Driven by new regulations and new expectations, responsible investment is becoming more widespread. But this new product is attempting to win over the market with an offer that could leave customers and the salespeople responsible for its spread through banking networks quite confused.
At its start in the early 2000s, responsible investment was a business for financial professionals with management companies that offered SRI products to institutional investors. This allowed for a certain level complexity in business practices and in vocabulary in order to present the process of ESG integration criteria in asset management to actors who spoke the same language.
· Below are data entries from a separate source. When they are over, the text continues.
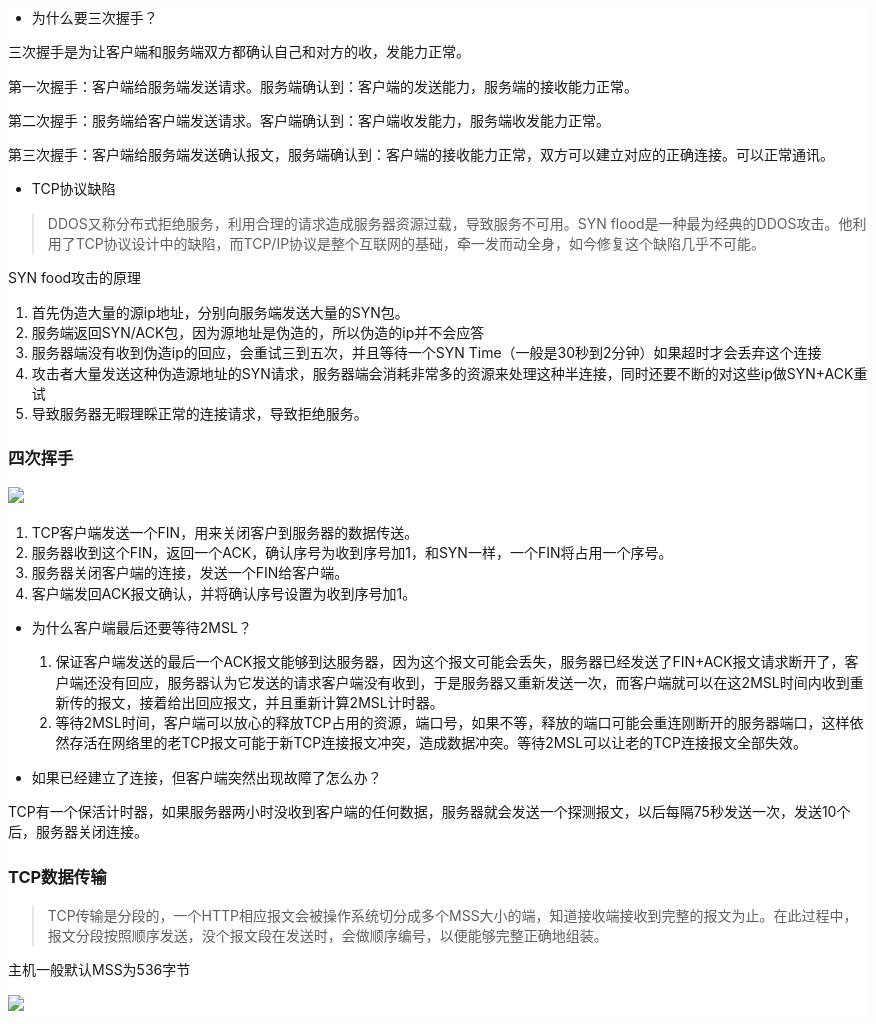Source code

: 
- 为什么要三次握手？

三次握手是为让客户端和服务端双方都确认自己和对方的收，发能力正常。

第一次握手：客户端给服务端发送请求。服务端确认到：客户端的发送能力，服务端的接收能力正常。

第二次握手：服务端给客户端发送请求。客户端确认到：客户端收发能力，服务端收发能力正常。

第三次握手：客户端给服务端发送确认报文，服务端确认到：客户端的接收能力正常，双方可以建立对应的正确连接。可以正常通讯。



- TCP协议缺陷

> DDOS又称分布式拒绝服务，利用合理的请求造成服务器资源过载，导致服务不可用。SYN flood是一种最为经典的DDOS攻击。他利用了TCP协议设计中的缺陷，而TCP/IP协议是整个互联网的基础，牵一发而动全身，如今修复这个缺陷几乎不可能。

SYN food攻击的原理

1. 首先伪造大量的源ip地址，分别向服务端发送大量的SYN包。
2. 服务端返回SYN/ACK包，因为源地址是伪造的，所以伪造的ip并不会应答
3. 服务器端没有收到伪造ip的回应，会重试三到五次，并且等待一个SYN Time（一般是30秒到2分钟）如果超时才会丢弃这个连接
4. 攻击者大量发送这种伪造源地址的SYN请求，服务器端会消耗非常多的资源来处理这种半连接，同时还要不断的对这些ip做SYN+ACK重试
5. 导致服务器无暇理睬正常的连接请求，导致拒绝服务。



### 四次挥手

![](https://www.helloimg.com/images/2022/09/06/ZDi4Fn.png)

1. TCP客户端发送一个FIN，用来关闭客户到服务器的数据传送。
2. 服务器收到这个FIN，返回一个ACK，确认序号为收到序号加1，和SYN一样，一个FIN将占用一个序号。
3. 服务器关闭客户端的连接，发送一个FIN给客户端。
4. 客户端发回ACK报文确认，并将确认序号设置为收到序号加1。



- 为什么客户端最后还要等待2MSL？
  1. 保证客户端发送的最后一个ACK报文能够到达服务器，因为这个报文可能会丢失，服务器已经发送了FIN+ACK报文请求断开了，客户端还没有回应，服务器认为它发送的请求客户端没有收到，于是服务器又重新发送一次，而客户端就可以在这2MSL时间内收到重新传的报文，接着给出回应报文，并且重新计算2MSL计时器。
  2. 等待2MSL时间，客户端可以放心的释放TCP占用的资源，端口号，如果不等，释放的端口可能会重连刚断开的服务器端口，这样依然存活在网络里的老TCP报文可能于新TCP连接报文冲突，造成数据冲突。等待2MSL可以让老的TCP连接报文全部失效。



- 如果已经建立了连接，但客户端突然出现故障了怎么办？

TCP有一个保活计时器，如果服务器两小时没收到客户端的任何数据，服务器就会发送一个探测报文，以后每隔75秒发送一次，发送10个后，服务器关闭连接。



### TCP数据传输

> TCP传输是分段的，一个HTTP相应报文会被操作系统切分成多个MSS大小的端，知道接收端接收到完整的报文为止。在此过程中，报文分段按照顺序发送，没个报文段在发送时，会做顺序编号，以便能够完整正确地组装。

主机一般默认MSS为536字节

![](https://www.helloimg.com/images/2022/09/06/ZDnPWh.png)
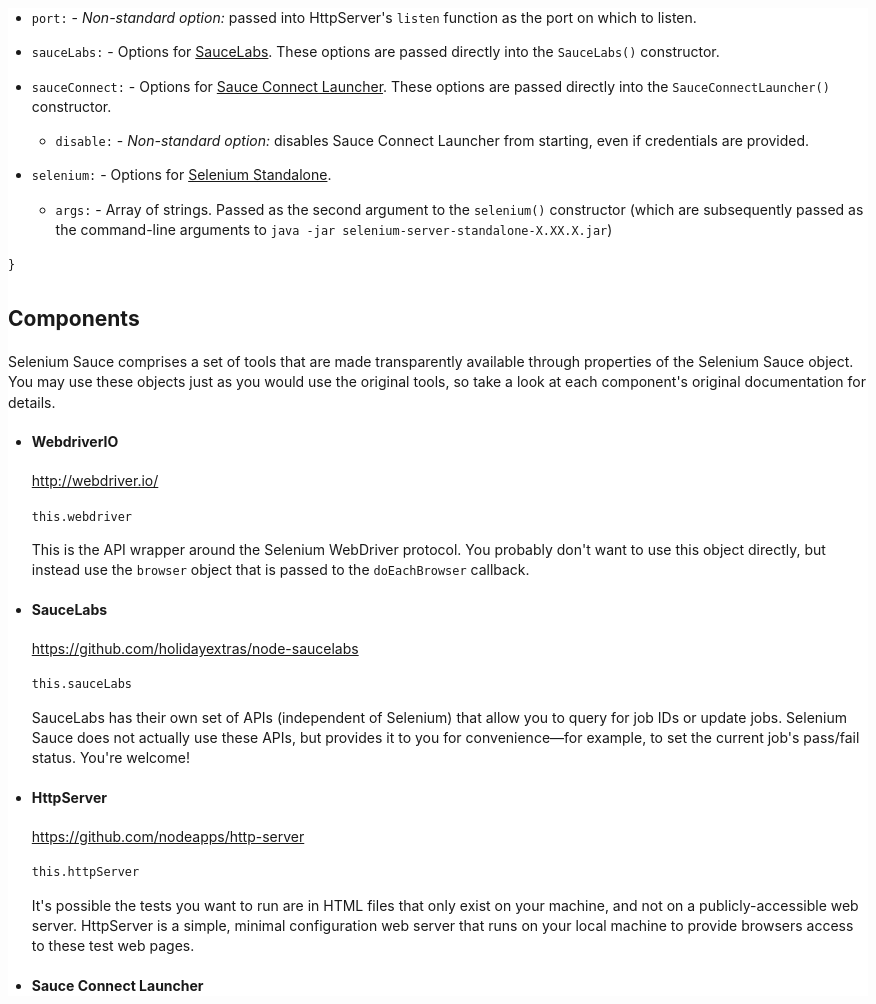   - `port:` - *Non-standard option:* passed into HttpServer's `listen` function as the port on which to listen.

- `sauceLabs:` - Options for [SauceLabs](#saucelabs). These options are passed directly into the `SauceLabs()` constructor.

- `sauceConnect:` - Options for [Sauce Connect Launcher](#sauce-connect-launcher). These options are passed directly into the `SauceConnectLauncher()` constructor.

  - `disable:` - *Non-standard option:* disables Sauce Connect Launcher from starting, even if credentials are provided.

- `selenium:` - Options for [Selenium Standalone](#selenium-standalone).

  - `args:` - Array of strings. Passed as the second argument to the `selenium()` constructor (which are subsequently passed as the command-line arguments to `java -jar selenium-server-standalone-X.XX.X.jar`)

`}`




## Components

Selenium Sauce comprises a set of tools that are made transparently available through properties of the Selenium Sauce object. You may use these objects just as you would use the original tools, so take a look at each component's original documentation for details.

- #### WebdriverIO 
  
  http://webdriver.io/

  `this.webdriver`

  This is the API wrapper around the Selenium WebDriver protocol. You probably don't want to use this object directly, but instead use the `browser` object that is passed to the `doEachBrowser` callback.

- #### SauceLabs

  https://github.com/holidayextras/node-saucelabs

  `this.sauceLabs`

  SauceLabs has their own set of APIs (independent of Selenium) that allow you to query for job IDs or update jobs. Selenium Sauce does not actually use these APIs, but provides it to you for convenience&mdash;for example, to set the current job's pass/fail status. You're welcome!

- #### HttpServer
 
  https://github.com/nodeapps/http-server

  `this.httpServer`

  It's possible the tests you want to run are in HTML files that only exist on your machine, and not on a publicly-accessible web server. HttpServer is a simple, minimal configuration web server that runs on your local machine to provide browsers access to these test web pages.

- #### Sauce Connect Launcher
Confusion surrounding unofficial terminology
With the creation of two public labels (SRI and TEEC) in 2016, France wanted to give itself the means to broaden the diffusion of financial products that do not only seek financial performance but environmental and social performance as well.
First, The European Action Plan on Sustainable Finance, and then the French Pacte Law, propelled the phenomenon by focusing on the end-customer. Through these efforts, life insurance products will answer to environmental and social criteria, and benefit from labels. Distributors and their account managers will therefore need to explain to investors, in simple terms, what these new types of investment actually correspond to. This is a considerable challenge as 65% of French respondents at the Forum for Responsible Investment in autumn 2018, had never heard of SRI...
Of the approximately 500 funds distributed in France claiming sustainable finance, just over 200 have an SRI label. But under the same label, the products display terms as varied as "sustainable", "responsible", "high-impact", "ESG" or even "SRI"! To top it off, in about 50 cases, these are thematic funds that are only able to invest in the environment.
To help customers see more clearly, Aviva has taken a gamble in launching a strong campaign message: life insurance is about respecting the environment, human rights and facilitating access to employment. They’ve relied on strong pledges to demonstrate to clients how the portfolio companies of its 25 SRI-labelled products contribute to creating economic, environmental and social value.
Standardization and Impact Measurement: The Next SRI Challenges
The simplest way seems to be the impact indicators. Today left to the free choice of the management companies who want to obtain a label, they flourish in dissonance. This makes it difficult to understand the impact of the financial product and almost impossible to compare several funds on impact criteria. In addition, the existing indicators are mainly climate-based, where companies provide the most data to calculate how much greenhouse gas emissions they are reducing or avoiding.
To make things even more complex, very large asset management companies such as Amundi, AXA IM, and more recently BNP Paribas AM, have announced that they are extending ESG criteria to the entirety of their assets under management - and therefore to all their products - with a timeframe from 2019 to 2021. They are, thus, making sustainable finance a market standard and no longer just the sum of products labelled as such. However, here again, the desired mechanisms vary in their level of ambition and capacity for transformation.
Backed by major banking and insurance groups, these management companies will be able to massively distribute financial products to their customers with promises to fund the fight against climate change or environmental protection. It will then be necessary to explain how the companies in the portfolio contribute to these objectives, at the risk of being accused of "green" or "social" washing.
The generalization of SRI-labelled funds, as well as green and solidarity funds, is expected in 2022. This leaves two short years to refine impact assessment methodologies and standardize indicators…very little time.